Supplied information:
Start of Block
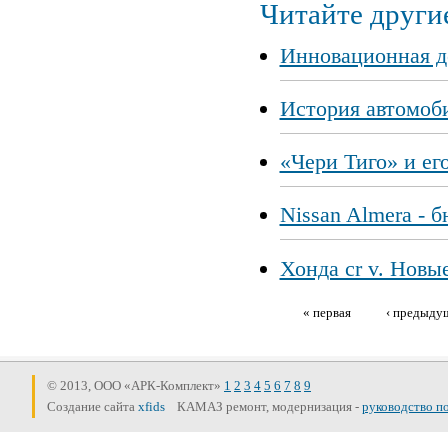
Читайте другие
Инновационная д
История автомоб
«Чери Тиго» и ег
Nissan Almera - 
Хонда cr v. Новы
« первая
‹ предыду
Страницы
© 2013, ООО «АРК-Комплект»
1
2
3
4
5
6
7
8
9
Создание сайта
xfids
КАМАЗ ремонт, модернизация -
руководство п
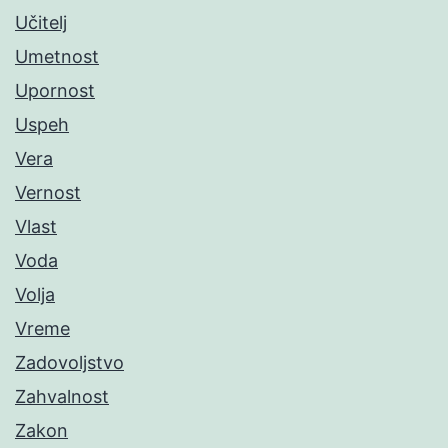
Učitelj
Umetnost
Upornost
Uspeh
Vera
Vernost
Vlast
Voda
Volja
Vreme
Zadovoljstvo
Zahvalnost
Zakon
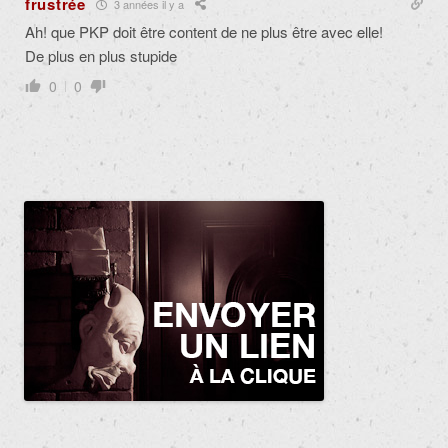
frustrée
3 années il y a
Ah! que PKP doit être content de ne plus être avec elle!
De plus en plus stupide
0
0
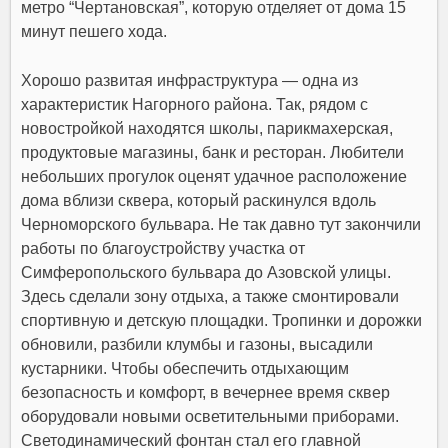
метро “Чертановская”, которую отделяет от дома 15
минут пешего хода.
Хорошо развитая инфраструктура — одна из
характеристик Нагорного района. Так, рядом с
новостройкой находятся школы, парикмахерская,
продуктовые магазины, банк и ресторан. Любители
небольших прогулок оценят удачное расположение
дома вблизи сквера, который раскинулся вдоль
Черноморского бульвара. Не так давно тут закончили
работы по благоустройству участка от
Симферопольского бульвара до Азовской улицы.
Здесь сделали зону отдыха, а также смонтировали
спортивную и детскую площадки. Тропинки и дорожки
обновили, разбили клумбы и газоны, высадили
кустарники. Чтобы обеспечить отдыхающим
безопасность и комфорт, в вечернее время сквер
оборудовали новыми осветительными приборами.
Светодинамический фонтан стал его главной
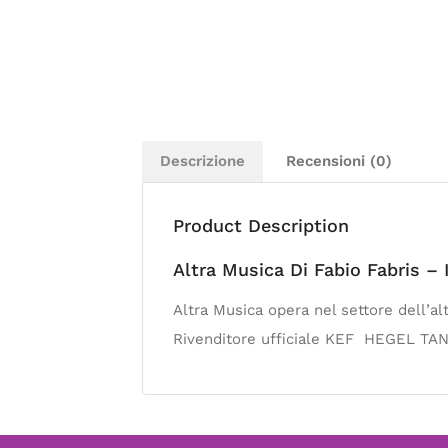
Descrizione
Recensioni (0)
Product Description
Altra Musica Di Fabio Fabris –
Altra Musica opera nel settore dell’alt
Rivenditore ufficiale KEF HEGEL T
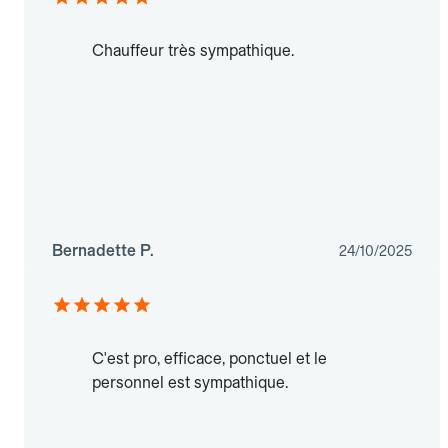
Chauffeur très sympathique.
Bernadette P.
24/10/2025
C'est pro, efficace, ponctuel et le
personnel est sympathique.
End of Block
What the exercise asks: Select every line of the items above that contains the word "sympathique". Case counts, so match capitals and lowercase exactly.

Response area:
Chauffeur très sympathique.
personnel est sympathique.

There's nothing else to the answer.